Григорий заметил это смущение, и сердце в нем так и екнуло.

Однако он не показал и вида, что заметил что-то странное и в глазах и в тоне Чекалкина, и отошел прочь.

“Что это значит? Уж не пустили ли про Груню какие-нибудь подлые слухи? От подлых кронштадтских баб это станет. Злятся на Груню, что на их не похожа!” — думал Григорий и решил, как отпустят на берег, повидать одного старого знакомого матроса с корабля и дознаться от него, в чем дело.

Несколько взволнованный, Григорий хотел было спуститься вниз, чтоб приняться за письмо к Груне, как его нагнал судовой писарь и, подавая ему конверт, проговорил:

— Вместе с казенными пакетами с флагманского корабля и тебе пакетец есть, Кислицын. Верно, от дражайшей супруги!

— Должно быть! — смущенно ответил Григорий, обрадованный и вместе с тем изумленный письму от жены, которого не ждал, так как не хотел, чтоб кто-нибудь посторонний был посредником между ними.

Сама Груня кое-как читала, но писать не умела.

Григорий спустился вниз на кубрик и, усевшись на рундуке, вскрыл конверт, и едва только прочел первые строки анонимного произведения Иванова, как сердце упало в нем и лицо его исказилось выражением ужаса, злобы и страдания.

Он дочитал внимательно это письмо, столь обстоятельное и подробное, упоминавшее даже о заложенных двух платьях и шубке, спрятал его в карман, и на него словно бы напал столбняк.
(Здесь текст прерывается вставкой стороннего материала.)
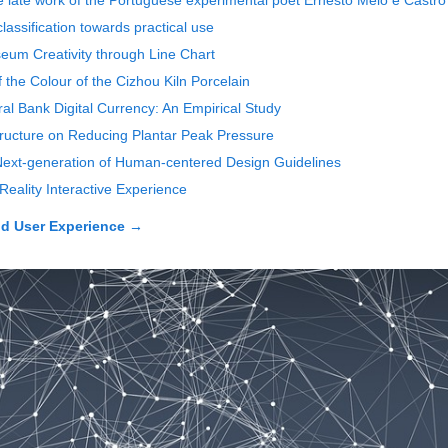
e late work of the Portuguese experimental poet Ernesto Melo e Castro
classification towards practical use
seum Creativity through Line Chart
 the Colour of the Cizhou Kiln Porcelain
ral Bank Digital Currency: An Empirical Study
Structure on Reducing Plantar Peak Pressure
 Next-generation of Human-centered Design Guidelines
Reality Interactive Experience
d User Experience
→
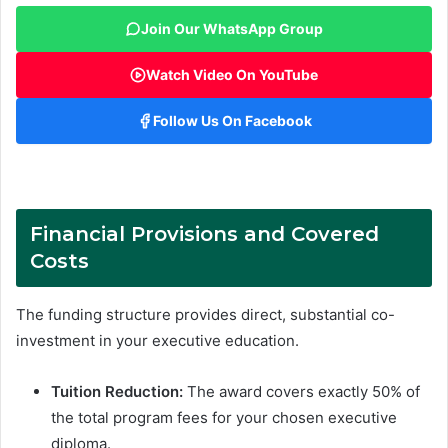
Join Our WhatsApp Group
Watch Video On YouTube
Follow Us On Facebook
Financial Provisions and Covered
Costs
The funding structure provides direct, substantial co-
investment in your executive education
.
Tuition Reduction:
The award covers exactly 50% of
the total program fees for your chosen executive
diploma.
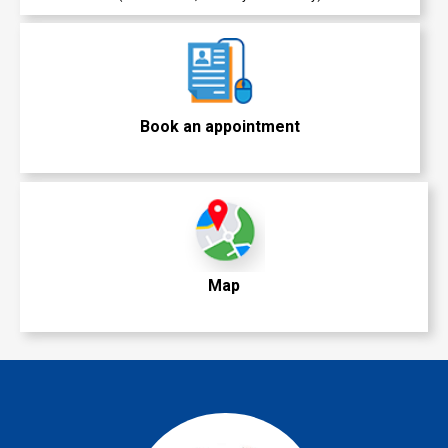
Book an appointment
Map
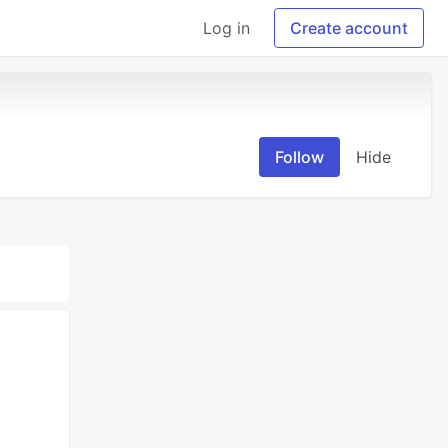
Log in
Create account
Follow
Hide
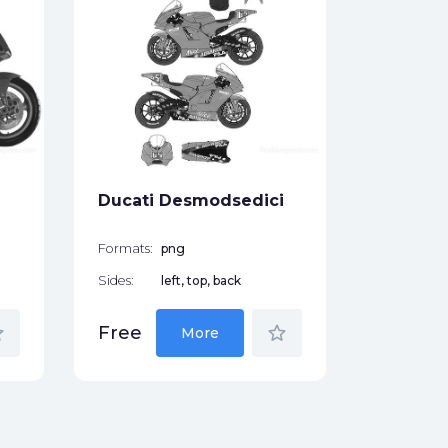
Ducati 
Pikes P
Formats:
Sides:
Ducati Desmodsedici
Free
Formats:
png
Sides:
left, top, back
der
star_border
Free
More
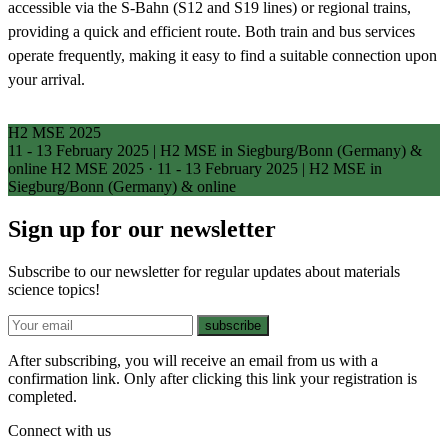
accessible via the S-Bahn (S12 and S19 lines) or regional trains,
providing a quick and efficient route. Both train and bus services
operate frequently, making it easy to find a suitable connection upon
your arrival.
H2 MSE 2025
11 - 13 February 2025 | H2 MSE in Siegburg/Bonn (Germany) &
online
H2 MSE 2025
·
11 - 13 February 2025 | H2 MSE in
Siegburg/Bonn (Germany) & online
Sign up for our newsletter
Subscribe to our newsletter for regular updates about materials
science topics!
E-mail
subscribe
After subscribing, you will receive an email from us with a
confirmation link. Only after clicking this link your registration is
completed.
Connect with us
Он стоял недвижно, с застывшим, помутившимся взглядом, с беспомощно опущенными руками.

Появление какого-то матроса заставило его прийти в себя, почувствовать прилив бешеной ревности и сознать, что какое-то ужасное, тяжкое горе внезапно мучительно обрушилось на него, и в то же время какая-то смутная надежда, что все, что написано, неправда, клевета, мгновениями проникала в его душу и несколько облегчала его.

Он был словно в каком-то тумане и чувствовал только, что ему больно, невыносимо больно и что надо узнать поскорей всю правду.
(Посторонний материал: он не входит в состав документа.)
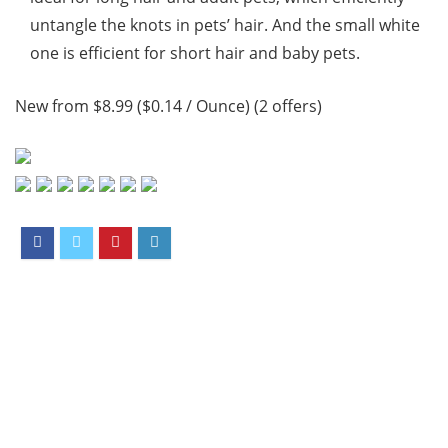
untangle the knots in pets’ hair. And the small white
one is efficient for short hair and baby pets.
New from $8.99 ($0.14 / Ounce) (2 offers)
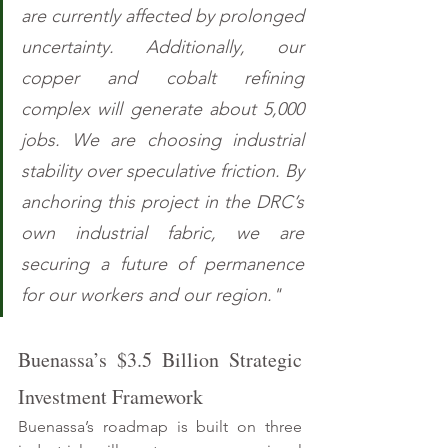
are currently affected by prolonged 
uncertainty. Additionally, our 
copper and cobalt refining 
complex will generate about 5,000 
jobs. We are choosing industrial 
stability over speculative friction. By 
anchoring this project in the DRC’s 
own industrial fabric, we are 
securing a future of permanence 
for our workers and our region."
Buenassa’s $3.5 Billion Strategic 
Investment Framework 
Buenassa’s roadmap is built on three 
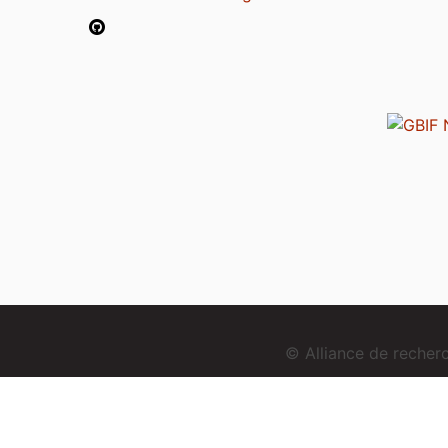
© Alliance de reche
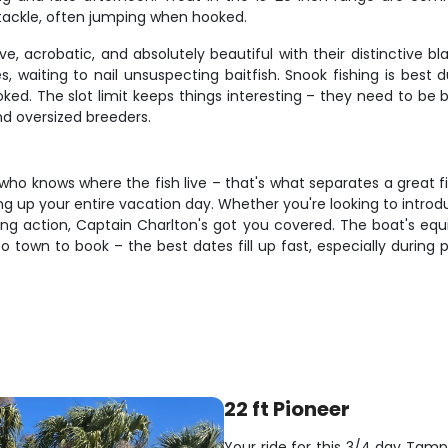
t tackle, often jumping when hooked.
, acrobatic, and absolutely beautiful with their distinctive b
es, waiting to nail unsuspecting baitfish. Snook fishing is be
hooked. The slot limit keeps things interesting – they need to 
nd oversized breeders.
o knows where the fish live – that's what separates a great fi
 up your entire vacation day. Whether you're looking to introduce
ding action, Captain Charlton's got you covered. The boat's eq
 to town to book – the best dates fill up fast, especially durin
22 ft Pioneer
Your ride for this 3/4 day Tamp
Переживая эти страдания глубоко любящего и ревнивого человека, Григорий, однако, имел мужество скрывать их от посторонних глаз. Лицо его было только напряженнее и суровее и глаза возбужденнее.

В душевных страданиях, то веря, то не веря тому, что написано о жене, то готовый перервать горло подлому писаришке, то с презрением отгонявший мысль, будто он мог быть полюбовником жены, провел Григорий утро, и когда после пополудня команду отпустили на берег, он тотчас нанял финку и поехал на корабль, где служил его знакомый старый матрос.

Через полчаса Григорий вернулся на бриг мрачнее ночи.

Старый матрос подтвердил, что слухи о подлеце Ваське ходили и что он видел Аграфену, сильно заскучившую и исхудавшую.

XV

На бриге все скоро заметили, что Кислицын осунулся и сделался мрачен и неразговорчив, и догадывались о причине. Вся команда уж знала, что Кислицына Грунька “связалась” с писарем, и все матросы, любившие и уважавшие Григория, жалели его, хотя в то же время и осуждали за то, что он, кажется, умственный матрос, а так убивается из-за бабы.

— Из-за их не стоит убиваться-то. Потому, известно, баба — самая обманная тварь, какая только есть на свете! — авторитетно говорил по этому поводу пожилой матрос Гайка, жена которого действительно могла внушить ему такие нелестные понятия о женщинах вообще. — Скажем теперь так: ты из-за нее убиваешься, а она в тую ж пору перед кем-нибудь зенками, подлая, вертит или подолом, вроде как угорь, повиливает… А по-моему, братцы, так: чуть начала пошаливать — избей ты ее до последнего дрызга и плюнь…

— Грунька Кислицына не такая… За ей прежде ничего не было слышно худого… Правильная была матроска… — заступился тот самый вельботный старшина Чекалкин, который первый привез на бриг известие о том, что Аграфена “свихнулась”.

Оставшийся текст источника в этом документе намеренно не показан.